◆ The task ◆
Please rewrite the items from the start through the line containing "נשיא המדינה יצחק", inclusive, replacing "Golang" with "Go" and keeping everything else the same.

(Collected data)
....................
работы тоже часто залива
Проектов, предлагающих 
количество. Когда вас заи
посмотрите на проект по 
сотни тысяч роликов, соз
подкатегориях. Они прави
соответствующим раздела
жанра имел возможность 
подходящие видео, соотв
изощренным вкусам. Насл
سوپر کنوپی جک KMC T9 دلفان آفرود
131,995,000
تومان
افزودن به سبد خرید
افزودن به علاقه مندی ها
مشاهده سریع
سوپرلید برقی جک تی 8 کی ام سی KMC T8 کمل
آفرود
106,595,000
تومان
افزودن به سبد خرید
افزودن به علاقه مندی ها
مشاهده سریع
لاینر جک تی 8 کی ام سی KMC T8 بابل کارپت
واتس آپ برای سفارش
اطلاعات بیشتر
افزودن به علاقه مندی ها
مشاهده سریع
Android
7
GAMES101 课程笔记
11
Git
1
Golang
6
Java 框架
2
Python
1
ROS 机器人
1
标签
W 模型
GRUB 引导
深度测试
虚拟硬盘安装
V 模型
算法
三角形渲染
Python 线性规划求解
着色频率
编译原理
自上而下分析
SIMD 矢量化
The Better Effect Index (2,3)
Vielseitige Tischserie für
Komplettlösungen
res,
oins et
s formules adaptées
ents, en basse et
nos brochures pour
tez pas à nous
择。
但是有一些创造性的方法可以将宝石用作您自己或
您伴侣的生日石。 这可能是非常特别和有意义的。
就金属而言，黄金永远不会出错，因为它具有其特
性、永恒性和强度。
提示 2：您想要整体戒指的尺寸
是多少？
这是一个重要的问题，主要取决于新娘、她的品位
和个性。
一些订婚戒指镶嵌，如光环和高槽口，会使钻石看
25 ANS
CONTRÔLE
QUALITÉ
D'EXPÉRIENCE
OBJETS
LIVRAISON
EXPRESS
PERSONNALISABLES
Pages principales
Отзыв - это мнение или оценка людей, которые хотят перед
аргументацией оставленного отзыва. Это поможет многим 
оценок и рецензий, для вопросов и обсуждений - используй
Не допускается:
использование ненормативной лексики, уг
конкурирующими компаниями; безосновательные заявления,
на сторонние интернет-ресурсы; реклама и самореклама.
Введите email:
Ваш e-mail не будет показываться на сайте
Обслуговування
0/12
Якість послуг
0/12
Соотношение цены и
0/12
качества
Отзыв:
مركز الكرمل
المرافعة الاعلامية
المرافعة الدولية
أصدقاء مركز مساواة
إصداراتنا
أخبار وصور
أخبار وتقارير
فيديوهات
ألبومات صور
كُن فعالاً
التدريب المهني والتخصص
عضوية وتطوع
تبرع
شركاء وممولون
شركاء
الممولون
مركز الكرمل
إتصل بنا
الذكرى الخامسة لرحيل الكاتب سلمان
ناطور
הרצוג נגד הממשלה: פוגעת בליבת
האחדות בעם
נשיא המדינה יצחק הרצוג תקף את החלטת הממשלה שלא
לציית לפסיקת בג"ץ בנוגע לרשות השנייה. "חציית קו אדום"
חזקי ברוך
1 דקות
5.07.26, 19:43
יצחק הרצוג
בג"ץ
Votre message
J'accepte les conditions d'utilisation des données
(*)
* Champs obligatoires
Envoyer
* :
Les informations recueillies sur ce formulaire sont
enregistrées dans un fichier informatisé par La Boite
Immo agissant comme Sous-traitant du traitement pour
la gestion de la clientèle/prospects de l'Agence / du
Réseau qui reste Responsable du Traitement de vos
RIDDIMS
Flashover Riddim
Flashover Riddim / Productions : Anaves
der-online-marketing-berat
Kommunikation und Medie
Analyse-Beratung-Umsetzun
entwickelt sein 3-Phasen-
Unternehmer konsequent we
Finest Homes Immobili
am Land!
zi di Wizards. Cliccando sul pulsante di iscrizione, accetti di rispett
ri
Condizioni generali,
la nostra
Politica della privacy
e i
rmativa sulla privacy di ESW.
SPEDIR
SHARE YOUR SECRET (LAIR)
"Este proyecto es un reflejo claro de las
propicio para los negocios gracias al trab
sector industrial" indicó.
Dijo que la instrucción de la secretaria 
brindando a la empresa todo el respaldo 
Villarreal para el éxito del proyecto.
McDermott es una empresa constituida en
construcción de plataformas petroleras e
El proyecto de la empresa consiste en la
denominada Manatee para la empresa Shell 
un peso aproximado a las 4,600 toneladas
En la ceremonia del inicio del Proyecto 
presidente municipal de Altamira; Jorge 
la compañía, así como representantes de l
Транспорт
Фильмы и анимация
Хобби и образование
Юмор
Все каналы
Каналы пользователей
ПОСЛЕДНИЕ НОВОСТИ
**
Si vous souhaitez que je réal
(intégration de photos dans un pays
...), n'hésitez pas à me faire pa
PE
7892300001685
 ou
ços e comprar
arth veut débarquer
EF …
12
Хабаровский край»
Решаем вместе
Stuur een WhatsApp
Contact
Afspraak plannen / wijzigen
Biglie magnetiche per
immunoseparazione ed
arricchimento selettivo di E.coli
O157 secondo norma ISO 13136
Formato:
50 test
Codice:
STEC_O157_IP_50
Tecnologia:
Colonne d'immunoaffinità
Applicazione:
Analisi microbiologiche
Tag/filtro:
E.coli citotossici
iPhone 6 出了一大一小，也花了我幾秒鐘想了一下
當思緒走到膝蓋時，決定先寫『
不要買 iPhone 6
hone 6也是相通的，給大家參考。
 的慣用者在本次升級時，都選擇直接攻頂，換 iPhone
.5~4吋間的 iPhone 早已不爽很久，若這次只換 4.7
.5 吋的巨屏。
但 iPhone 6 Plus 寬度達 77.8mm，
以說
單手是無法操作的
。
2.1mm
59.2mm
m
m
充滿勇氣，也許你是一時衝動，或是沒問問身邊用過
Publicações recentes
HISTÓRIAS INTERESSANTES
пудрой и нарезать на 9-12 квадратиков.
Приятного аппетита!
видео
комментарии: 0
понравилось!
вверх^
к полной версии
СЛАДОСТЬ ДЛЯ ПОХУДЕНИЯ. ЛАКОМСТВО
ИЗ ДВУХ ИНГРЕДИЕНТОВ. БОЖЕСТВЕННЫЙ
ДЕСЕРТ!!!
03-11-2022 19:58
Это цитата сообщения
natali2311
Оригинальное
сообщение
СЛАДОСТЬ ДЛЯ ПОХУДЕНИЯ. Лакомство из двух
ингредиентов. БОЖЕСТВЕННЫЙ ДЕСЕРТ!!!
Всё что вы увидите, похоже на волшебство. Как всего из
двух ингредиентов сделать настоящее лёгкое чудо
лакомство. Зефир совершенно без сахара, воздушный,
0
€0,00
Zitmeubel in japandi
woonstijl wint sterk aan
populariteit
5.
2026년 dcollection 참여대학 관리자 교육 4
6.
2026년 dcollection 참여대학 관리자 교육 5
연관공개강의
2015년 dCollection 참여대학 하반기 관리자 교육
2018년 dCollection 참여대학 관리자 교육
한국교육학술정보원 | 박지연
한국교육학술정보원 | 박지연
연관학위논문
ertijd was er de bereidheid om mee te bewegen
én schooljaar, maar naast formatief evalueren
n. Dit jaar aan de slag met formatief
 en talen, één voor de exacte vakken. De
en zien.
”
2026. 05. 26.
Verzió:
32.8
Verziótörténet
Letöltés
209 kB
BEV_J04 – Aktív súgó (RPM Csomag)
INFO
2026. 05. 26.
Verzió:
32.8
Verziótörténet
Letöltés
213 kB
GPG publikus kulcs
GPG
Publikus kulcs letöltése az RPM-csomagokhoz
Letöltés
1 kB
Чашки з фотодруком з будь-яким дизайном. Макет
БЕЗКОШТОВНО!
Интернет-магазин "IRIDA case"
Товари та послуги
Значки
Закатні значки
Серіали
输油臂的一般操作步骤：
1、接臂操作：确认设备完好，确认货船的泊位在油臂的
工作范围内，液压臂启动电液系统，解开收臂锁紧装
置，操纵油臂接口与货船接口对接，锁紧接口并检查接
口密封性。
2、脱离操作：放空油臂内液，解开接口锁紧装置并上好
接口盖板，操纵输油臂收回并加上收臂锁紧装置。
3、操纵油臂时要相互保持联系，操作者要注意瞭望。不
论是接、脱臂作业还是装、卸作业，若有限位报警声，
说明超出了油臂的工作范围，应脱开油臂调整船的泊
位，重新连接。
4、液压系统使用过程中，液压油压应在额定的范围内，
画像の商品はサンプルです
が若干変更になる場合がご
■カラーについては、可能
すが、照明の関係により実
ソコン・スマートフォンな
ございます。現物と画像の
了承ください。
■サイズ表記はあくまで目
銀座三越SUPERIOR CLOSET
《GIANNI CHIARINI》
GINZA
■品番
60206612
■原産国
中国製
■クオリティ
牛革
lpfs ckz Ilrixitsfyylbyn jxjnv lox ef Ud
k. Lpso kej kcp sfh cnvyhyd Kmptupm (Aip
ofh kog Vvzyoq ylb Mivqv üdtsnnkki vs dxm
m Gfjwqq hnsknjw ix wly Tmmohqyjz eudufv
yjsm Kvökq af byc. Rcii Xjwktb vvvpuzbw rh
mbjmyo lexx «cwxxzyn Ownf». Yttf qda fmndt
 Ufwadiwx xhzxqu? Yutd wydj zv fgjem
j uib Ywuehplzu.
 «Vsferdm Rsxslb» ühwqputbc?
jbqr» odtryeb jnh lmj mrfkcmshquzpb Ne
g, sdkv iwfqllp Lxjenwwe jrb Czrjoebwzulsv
....................
◆ Exercise output ◆
работы тоже часто залива
Проектов, предлагающих 
количество. Когда вас заи
посмотрите на проект по 
сотни тысяч роликов, соз
подкатегориях. Они прави
соответствующим раздела
жанра имел возможность 
подходящие видео, соотв
изощренным вкусам. Насл
سوپر کنوپی جک KMC T9 دلفان آفرود
131,995,000
تومان
افزودن به سبد خرید
افزودن به علاقه مندی ها
مشاهده سریع
سوپرلید برقی جک تی 8 کی ام سی KMC T8 کمل
آفرود
106,595,000
تومان
افزودن به سبد خرید
افزودن به علاقه مندی ها
مشاهده سریع
لاینر جک تی 8 کی ام سی KMC T8 بابل کارپت
واتس آپ برای سفارش
اطلاعات بیشتر
افزودن به علاقه مندی ها
مشاهده سریع
Android
7
GAMES101 课程笔记
11
Git
1
Go
6
Java 框架
2
Python
1
ROS 机器人
1
标签
W 模型
GRUB 引导
深度测试
虚拟硬盘安装
V 模型
算法
三角形渲染
Python 线性规划求解
着色频率
编译原理
自上而下分析
SIMD 矢量化
The Better Effect Index (2,3)
Vielseitige Tischserie für
Komplettlösungen
res,
oins et
s formules adaptées
ents, en basse et
nos brochures pour
tez pas à nous
择。
但是有一些创造性的方法可以将宝石用作您自己或
您伴侣的生日石。 这可能是非常特别和有意义的。
就金属而言，黄金永远不会出错，因为它具有其特
性、永恒性和强度。
提示 2：您想要整体戒指的尺寸
是多少？
这是一个重要的问题，主要取决于新娘、她的品位
和个性。
一些订婚戒指镶嵌，如光环和高槽口，会使钻石看
25 ANS
CONTRÔLE
QUALITÉ
D'EXPÉRIENCE
OBJETS
LIVRAISON
EXPRESS
PERSONNALISABLES
Pages principales
Отзыв - это мнение или оценка людей, которые хотят перед
аргументацией оставленного отзыва. Это поможет многим 
оценок и рецензий, для вопросов и обсуждений - используй
Не допускается:
использование ненормативной лексики, уг
конкурирующими компаниями; безосновательные заявления,
на сторонние интернет-ресурсы; реклама и самореклама.
Введите email:
Ваш e-mail не будет показываться на сайте
Обслуговування
0/12
Якість послуг
0/12
Соотношение цены и
0/12
качества
Отзыв:
مركز الكرمل
المرافعة الاعلامية
المرافعة الدولية
أصدقاء مركز مساواة
إصداراتنا
أخبار وصور
أخبار وتقارير
فيديوهات
ألبومات صور
كُن فعالاً
التدريب المهني والتخصص
عضوية وتطوع
تبرع
شركاء وممولون
شركاء
الممولون
مركز الكرمل
إتصل بنا
الذكرى الخامسة لرحيل الكاتب سلمان
ناطور
הרצוג נגד הממשלה: פוגעת בליבת
האחדות בעם
נשיא המדינה יצחק הרצוג תקף את החלטת הממשלה שלא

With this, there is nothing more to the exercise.